You see, the papaya is also one of the healthiest fruits around.

The orange flesh is a dead giveaway to the rich source of antioxidant nutrients such as carotenes, vitamin C and flavonoids found in it.

It also has B vitamins folate and pantothenic acid; and minerals potassium, copper and magnesium; and fibre.

Together, they promote the health of the cardiovascular system and also protect against colon cancer. In addition, papaya contains the digestive enzyme papain, which helps to lower inflammation in the body.

The ripeness of the fruit is important in this recipe as you want it half-ripe: sweet enough to please and yet not so ripe as to turn mushy and end up the dominant note after frying.

A stir-fried papaya would also add an element of surprise to an Asian meal, and could replace the usual stir-fried greens.

It would create a pleasant stir round the table when people find out that it is papaya that you have presented, but in a fashion quite unlike anything else they would have encountered before.

I could eat it on its own with a bowl of (brown) rice, adding lots more red chilli for yet more heat and nutrition to my meal.

•Sylvia Tan is a freelance writer and cookbook author. Her previous Eat To Live recipes can be found in two cookbooks, Eat To Live and Taste.


Make it healthier

Papaya is a low-calorie, low-sugar fruit (39kcal per 100g).

A rich source of antioxidant nutrients, it contains both carotenes and flavonoids.

It has one of the highest concentrations of vitamin C - a cup or 140g of papaya cubes can provide 140 per cent of your daily needs.

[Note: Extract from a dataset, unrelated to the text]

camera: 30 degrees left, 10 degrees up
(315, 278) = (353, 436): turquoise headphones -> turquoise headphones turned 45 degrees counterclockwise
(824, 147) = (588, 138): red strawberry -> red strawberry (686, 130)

  • NUTRITIONAL INFORMATION

    (Analysis based on 10 prawns and six servings. Per serve - 160g)

    Energy: 94 kcal

    Protein: 3.6g

    Total fat: 2.5g

    Saturated fat: 0.4g

    Dietary fibre: 1.9g

    Carbohydrate: 9.4g

     Cholesterol: 16.1 mg

    Sodium: 60.7mg

Papaya also contains B vitamins, folate, potassium, magnesium and fibre, which all promote cardiovascular health.

Ripe and green papayas have similar nutritive values. However, green ones have higher potassium and papain levels. Papain, an enzyme that digests protein, can aid the digestive system.

Bitter gourds, also known as bitter melons, are high in fibre and low in calories, like most vegetables. The calorie count comes in at just 17kcal per 100g.

Bitter melons are also rich in vitamin C, with a cup or 93g providing 130 per cent of your daily needs.

Some studies show that bitter melon fruit, fruit juice or extract can improve glucose tolerance, reduce blood sugar levels and lower HbA1c (a measure of blood sugar control over time) in those with type 2 diabetes.

However, research results have been conflicting and inconclusive.

 Prawns are a lean source of protein. You get 21g of protein but only 1g of fat per 100g of prawn meat.

Still, prawns are high in cholesterol, with 195mg per 100g - chicken breast might contain only 58mg.

Even so, some studies show that eating shrimp while on a healthy diet does not affect blood cholesterol levels.

Fermented black beans, however, are high in sodium and should be taken sparingly.

This recipe is a healthy one that can be made even healthier by using light soya sauce bearing the Health Promotion Board's Healthier Choice Symbol. Going with a low-sodium soya sauce could cut your sodium intake by 16 per cent.

Instead of vegetable oil, try olive oil or canola oil as they are low in saturated fat but high in monounsaturated fat.